Directional outcomes observed through usage and team feedback:

  • faster first-pass triage for recurring issue types
  • more consistent recommendations across staff
  • lower dependency on individual memory for common problem patterns

It also shifted internal perception of AI work. Instead of reading like a demo, the system proved itself as a workflow tool because it solved a real retrieval bottleneck with constrained, operations-aware output.

Tradeoffs and lessons

Retrieval quality drives answer quality. If chunking, metadata, and indexing are weak, no prompt can rescue the results consistently.

The second lesson was that trust depends on explicit uncertainty handling. In operations, “I am not sure, here are the closest precedents” is better than a polished wrong answer.

The third lesson was that adoption depends on workflow fit. Keeping orchestration in n8n and focusing on response usability mattered as much as model selection.

The main tradeoff is ongoing maintenance. New issues have to be ingested and normalized regularly or retrieval quality will decay over time.

What I’d improve next

If I took this to the next iteration, I would focus on four things:

  1. formal triage-time benchmarking before and after by issue category
  2. confidence scoring tied to retrieval density and similarity
  3. a stronger feedback loop so user corrections improve ranking and prompt behavior
  4. lightweight citation snippets in every answer to make verification faster

That would move the system from useful in practice to easier to measure and govern over time.

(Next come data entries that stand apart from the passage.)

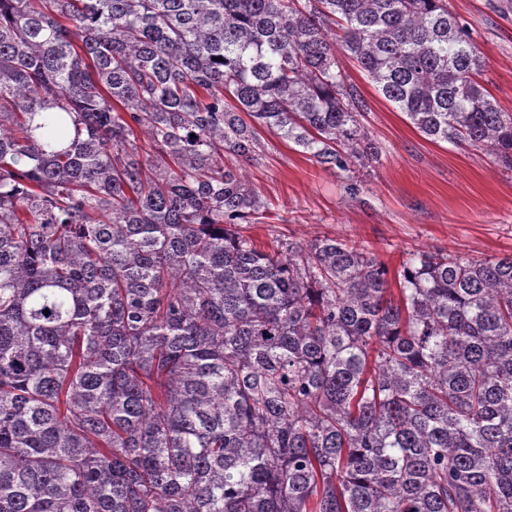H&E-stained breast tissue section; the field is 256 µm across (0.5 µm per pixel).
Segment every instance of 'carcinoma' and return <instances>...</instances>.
<instances>
[{"label":"carcinoma","instance_id":"carcinoma-1","mask_svg":"<svg viewBox=\"0 0 512 512\" xmlns=\"http://www.w3.org/2000/svg\"><path fill=\"white\" fill-rule=\"evenodd\" d=\"M338 49L512 168L447 0H0V512H512V255L243 232L377 158Z\"/></svg>","mask_w":512,"mask_h":512}]
</instances>
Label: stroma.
Wrapping results in <instances>:
<instances>
[{
    "mask_svg": "<svg viewBox=\"0 0 512 512\" xmlns=\"http://www.w3.org/2000/svg\"><path fill=\"white\" fill-rule=\"evenodd\" d=\"M506 0H448L485 60L478 81L512 112V9ZM337 64L366 102L363 123L379 148L353 171L327 170L298 147L260 129L263 150L238 174L267 206L246 235L272 248L277 236L304 244L337 238L377 254L397 272L411 254L462 258L512 254V169L493 154L431 141L376 90L344 52Z\"/></svg>",
    "mask_w": 512,
    "mask_h": 512,
    "instance_id": "obj_1",
    "label": "stroma"
}]
</instances>
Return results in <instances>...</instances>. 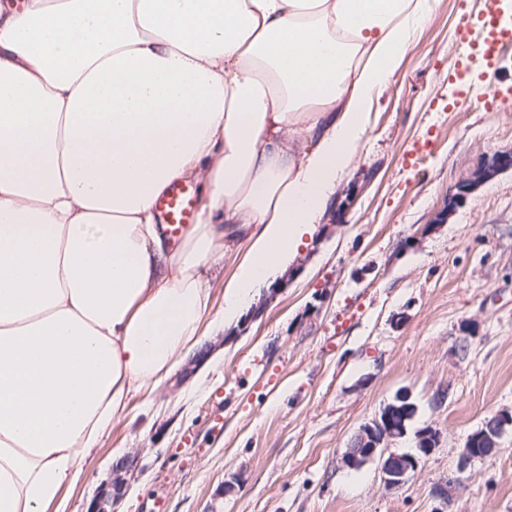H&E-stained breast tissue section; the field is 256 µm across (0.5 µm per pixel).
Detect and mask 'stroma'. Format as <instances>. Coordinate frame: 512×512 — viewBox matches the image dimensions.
I'll use <instances>...</instances> for the list:
<instances>
[{
    "label": "stroma",
    "mask_w": 512,
    "mask_h": 512,
    "mask_svg": "<svg viewBox=\"0 0 512 512\" xmlns=\"http://www.w3.org/2000/svg\"><path fill=\"white\" fill-rule=\"evenodd\" d=\"M472 0H430L428 18L372 97L364 144L289 273L262 287L150 394L135 396L64 489L89 512L114 473V512H512V425L496 454L461 466L471 433L512 413V102L489 112L497 74L448 107V62ZM437 150L406 165L418 143ZM247 249L202 272L210 316ZM209 364L204 383L197 370ZM439 435L399 488L378 462L340 458L397 395Z\"/></svg>",
    "instance_id": "35a3bbf8"
}]
</instances>
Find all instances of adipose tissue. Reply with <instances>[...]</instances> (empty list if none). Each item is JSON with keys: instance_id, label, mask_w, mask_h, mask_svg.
<instances>
[{"instance_id": "obj_1", "label": "adipose tissue", "mask_w": 512, "mask_h": 512, "mask_svg": "<svg viewBox=\"0 0 512 512\" xmlns=\"http://www.w3.org/2000/svg\"><path fill=\"white\" fill-rule=\"evenodd\" d=\"M427 3L0 0V512L62 503L131 399L286 270ZM182 178L208 189L173 248L153 203ZM238 237L207 319L200 269Z\"/></svg>"}]
</instances>
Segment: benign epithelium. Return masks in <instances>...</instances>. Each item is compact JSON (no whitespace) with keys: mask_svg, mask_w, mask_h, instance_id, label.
<instances>
[{"mask_svg":"<svg viewBox=\"0 0 512 512\" xmlns=\"http://www.w3.org/2000/svg\"><path fill=\"white\" fill-rule=\"evenodd\" d=\"M396 416L397 409L390 405L378 417L362 426L342 456L343 466L353 468L361 462L365 463L377 457L381 460L385 485L397 488L404 484L409 475L416 470L418 457L412 454L385 453V442L407 434L406 426L394 421Z\"/></svg>","mask_w":512,"mask_h":512,"instance_id":"7a95c632","label":"benign epithelium"}]
</instances>
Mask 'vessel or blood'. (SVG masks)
Masks as SVG:
<instances>
[{
	"label": "vessel or blood",
	"mask_w": 512,
	"mask_h": 512,
	"mask_svg": "<svg viewBox=\"0 0 512 512\" xmlns=\"http://www.w3.org/2000/svg\"><path fill=\"white\" fill-rule=\"evenodd\" d=\"M457 41L461 51L449 63L448 86L454 104L462 106L471 94L475 73L512 75V20L488 7L471 12L458 30ZM197 206L196 188L172 181L154 202L162 233L171 240L183 238L195 222Z\"/></svg>",
	"instance_id": "obj_1"
}]
</instances>
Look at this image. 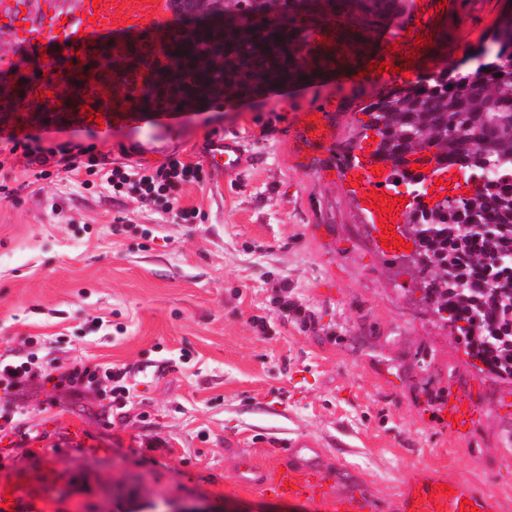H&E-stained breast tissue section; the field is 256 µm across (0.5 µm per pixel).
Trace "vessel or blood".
Listing matches in <instances>:
<instances>
[{
	"instance_id": "b4317fda",
	"label": "vessel or blood",
	"mask_w": 512,
	"mask_h": 512,
	"mask_svg": "<svg viewBox=\"0 0 512 512\" xmlns=\"http://www.w3.org/2000/svg\"><path fill=\"white\" fill-rule=\"evenodd\" d=\"M439 0H421L411 15L382 35L383 48L368 62L341 64L336 68L343 82H395L391 72H373L372 64L391 61L387 46L399 43L402 52L416 48L417 36H434L445 10ZM38 0H0V12L19 13L29 24L27 51H41L47 57L46 77L32 76L25 68L13 67L9 81L0 82V134L37 127H88L82 106L101 113L105 131L161 126L175 128L182 114L174 106L159 103L142 106L152 70L168 63L181 41V26L175 0H62L68 15L65 26L57 28L39 19ZM419 49V48H416ZM428 56V48L419 49ZM44 99H37V92ZM43 101V111L32 108ZM210 167L235 173L243 165L245 152L240 141L224 137L209 139L205 146ZM362 194L376 192L394 196L389 173L372 174L370 167L352 168ZM309 444L289 442L271 470L255 467L250 458L240 460L237 481L245 487L274 488L280 497L303 499L316 504L319 512H368L369 501L353 492H334L328 471L317 459L307 457ZM45 468L40 483L17 473L14 482L0 485V498L11 499L13 512H46L44 488L53 478ZM440 481L424 478L406 489L400 512H460L463 501L473 502L478 512H492L493 504L476 491L455 485L453 493H437Z\"/></svg>"
}]
</instances>
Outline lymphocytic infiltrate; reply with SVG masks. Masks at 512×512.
I'll return each instance as SVG.
<instances>
[{
	"label": "lymphocytic infiltrate",
	"instance_id": "lymphocytic-infiltrate-1",
	"mask_svg": "<svg viewBox=\"0 0 512 512\" xmlns=\"http://www.w3.org/2000/svg\"><path fill=\"white\" fill-rule=\"evenodd\" d=\"M13 146L21 150L26 166H39L40 179H50L57 172L79 175L84 188L106 182L113 193L144 207L176 211L185 223H193L199 215L198 209L178 206L177 194L185 184L202 182V169L183 162L178 155H170L156 168L130 170L109 165L107 155L93 143L69 140L46 147L38 135L31 133L23 140L14 141ZM36 389L50 390L56 396L97 395L106 399L108 409L119 413L134 399L137 386L131 382L127 368L112 364L90 366L77 359L52 358L46 351L45 339L26 337L21 348L0 355L1 434H14L21 429L23 420L12 405Z\"/></svg>",
	"mask_w": 512,
	"mask_h": 512
}]
</instances>
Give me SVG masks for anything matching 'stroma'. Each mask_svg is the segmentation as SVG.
<instances>
[{
    "instance_id": "obj_1",
    "label": "stroma",
    "mask_w": 512,
    "mask_h": 512,
    "mask_svg": "<svg viewBox=\"0 0 512 512\" xmlns=\"http://www.w3.org/2000/svg\"><path fill=\"white\" fill-rule=\"evenodd\" d=\"M511 16L512 0H457L416 76L476 68ZM383 93L330 70L190 108L173 135H99L115 163L157 167L176 153L204 167L203 183L179 192L180 206L200 211L194 224L63 174L0 198V354L41 335L55 356L124 366L139 380L121 418L95 397L16 401L24 430L0 440V483L53 465L51 512L194 500L220 512H314L236 479L239 456L266 469L275 445L309 439L373 512H398L421 476L512 512V380L473 367L411 276L393 277L395 253L341 173L345 145L366 161L362 109ZM316 106L333 121L327 147L299 131ZM217 134L243 141L240 172L206 169L203 145ZM148 139L163 155L141 158ZM452 400L468 409L467 426L449 424Z\"/></svg>"
}]
</instances>
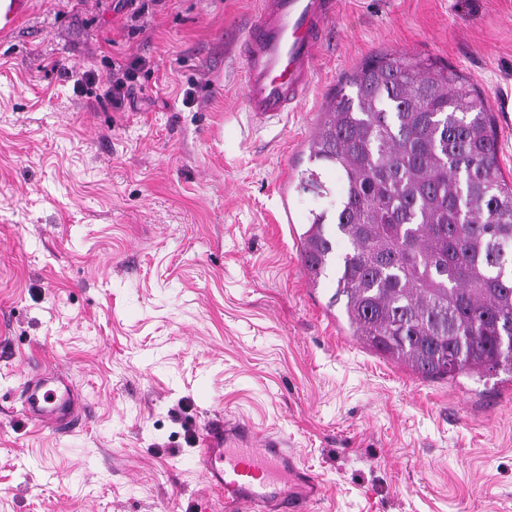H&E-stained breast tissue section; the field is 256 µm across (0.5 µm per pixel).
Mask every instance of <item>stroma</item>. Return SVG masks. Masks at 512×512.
<instances>
[{
	"label": "stroma",
	"mask_w": 512,
	"mask_h": 512,
	"mask_svg": "<svg viewBox=\"0 0 512 512\" xmlns=\"http://www.w3.org/2000/svg\"><path fill=\"white\" fill-rule=\"evenodd\" d=\"M141 2L28 0L0 34V512H226L196 465L215 419L286 438L313 512H512V375L427 380L364 348L295 238L336 195L279 197L384 53L467 77L512 180V0H341L310 93L271 124L236 48L256 0ZM135 60L148 111L76 91ZM39 371L81 421L25 414Z\"/></svg>",
	"instance_id": "stroma-1"
}]
</instances>
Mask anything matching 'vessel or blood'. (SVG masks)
<instances>
[{
	"label": "vessel or blood",
	"instance_id": "1",
	"mask_svg": "<svg viewBox=\"0 0 512 512\" xmlns=\"http://www.w3.org/2000/svg\"><path fill=\"white\" fill-rule=\"evenodd\" d=\"M252 25L239 39L244 102L259 123L282 119L314 83L317 56L340 11L339 0H256ZM31 418L58 426L74 420L79 403L50 387L47 378L26 386ZM199 465L224 503L246 512H306L320 498L311 474H300L286 440L243 433L238 427L205 435Z\"/></svg>",
	"mask_w": 512,
	"mask_h": 512
}]
</instances>
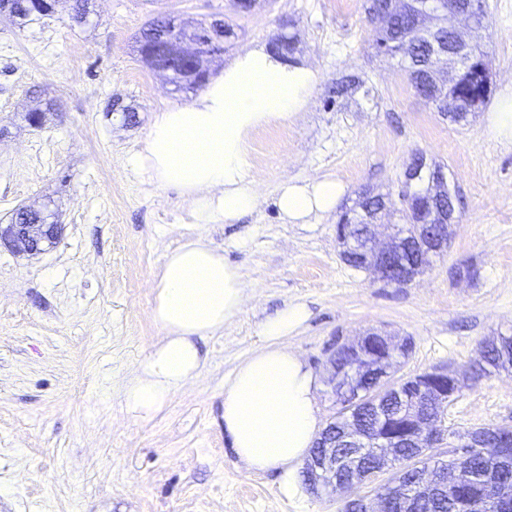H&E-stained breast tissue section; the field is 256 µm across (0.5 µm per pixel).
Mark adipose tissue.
Segmentation results:
<instances>
[{"instance_id":"obj_1","label":"adipose tissue","mask_w":512,"mask_h":512,"mask_svg":"<svg viewBox=\"0 0 512 512\" xmlns=\"http://www.w3.org/2000/svg\"><path fill=\"white\" fill-rule=\"evenodd\" d=\"M315 72L253 46L240 52L192 101L155 114L144 147L127 168L158 187L178 188L191 205L181 244L168 253L155 286L153 313L164 335L129 376L120 395L128 419L155 418L203 371L197 341L215 335L242 310L247 291L238 269L203 237L211 224H235L259 204L249 154L251 134L301 112ZM346 192L331 176L283 179L276 206L287 224L330 213ZM287 305L263 322L261 347L224 380V433L244 468L276 472L279 492L297 497L299 465L322 426L318 377L286 341L309 318Z\"/></svg>"}]
</instances>
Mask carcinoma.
<instances>
[{"label":"carcinoma","instance_id":"carcinoma-1","mask_svg":"<svg viewBox=\"0 0 512 512\" xmlns=\"http://www.w3.org/2000/svg\"><path fill=\"white\" fill-rule=\"evenodd\" d=\"M89 0H0V10L6 9L21 21L31 16H52L60 7L69 5V17L76 19L87 13ZM413 8L405 5L391 17L386 29H374V46L377 52L397 58L406 70L411 86L416 93L445 115L453 107L464 112L463 122L486 104L492 94L490 74L481 70V63L487 52L477 46L473 50L469 66L456 71L438 83L428 82L427 40L417 36L413 29ZM176 33L160 20L145 23L137 37L138 50L150 51L158 42L173 39ZM425 204L420 201L407 203L402 214L403 224L411 232L406 260L414 259L419 251L422 238L414 234L416 224L424 219ZM342 260L353 268H358L355 251L358 244L354 236L341 240ZM499 341L483 346L481 363L477 376L490 375L495 371L512 369V336L498 335ZM371 397L360 394L354 400L336 391V428L340 429L356 423L365 435L366 443H382L392 434H401L409 429L410 418L415 413L437 414L440 404L427 391L419 392L403 384L398 395L386 400L381 410L368 407ZM486 446L457 459L455 465L462 466L473 476L467 496L456 502L439 505L428 500L415 487L405 488L401 493L403 501L410 503L411 512H512V453L498 451L501 438L498 427L483 428Z\"/></svg>","mask_w":512,"mask_h":512}]
</instances>
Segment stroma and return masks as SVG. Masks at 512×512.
Masks as SVG:
<instances>
[{
  "instance_id": "obj_1",
  "label": "stroma",
  "mask_w": 512,
  "mask_h": 512,
  "mask_svg": "<svg viewBox=\"0 0 512 512\" xmlns=\"http://www.w3.org/2000/svg\"><path fill=\"white\" fill-rule=\"evenodd\" d=\"M478 33L489 52L493 97L512 91V0H487ZM164 14L236 24L216 62L254 44L293 36V60L317 86L304 110L250 140L261 205L207 241L238 267L251 298L223 330L201 340L199 378L148 422L121 411L118 392L162 330L153 315L156 276L189 204L126 167L156 112L197 97L174 91L135 48ZM350 88L336 96L338 82ZM45 112L41 125L26 114ZM134 120H127L126 111ZM485 111L467 125L444 119L378 54L364 0H271L248 15L230 0H92L82 24L66 13L17 28L0 16V224L29 205L63 232L37 255L0 247V512H339L328 493L280 496L275 475L247 472L224 434V379L260 347V324L292 303L311 315L287 340L318 376L323 421L337 405L331 351L369 330L407 338L400 373L468 370L481 342L512 335V144L487 134ZM444 164L458 198L443 257L398 287L346 265L337 214L283 223L280 181L331 175L344 206L365 187L397 194L413 152ZM467 266L472 278L456 277ZM451 458L461 433L512 427V372L468 380L444 416Z\"/></svg>"
}]
</instances>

If you want AI systems that operations teams actually use in production, I can build that.

FAQ

Questions I usually get about this work.

What makes a production RAG system different from a chatbot demo?

Production RAG requires controlled retrieval, fallback behavior, versioned prompts, cost-aware model routing, and operational guardrails that make output inspectable and improvable over time.

How do you keep AI recommendations trustworthy for operations teams?

By grounding responses in retrieved internal case history, handling low-confidence cases honestly, and making every stage of the workflow observable so weak spots can be fixed instead of hidden.

What tools did you use to build this system?

n8n for orchestration, Qdrant for vector retrieval, and mixed-model routing for cost and latency control. The stack was chosen for inspectability and maintainability by non-ML engineers.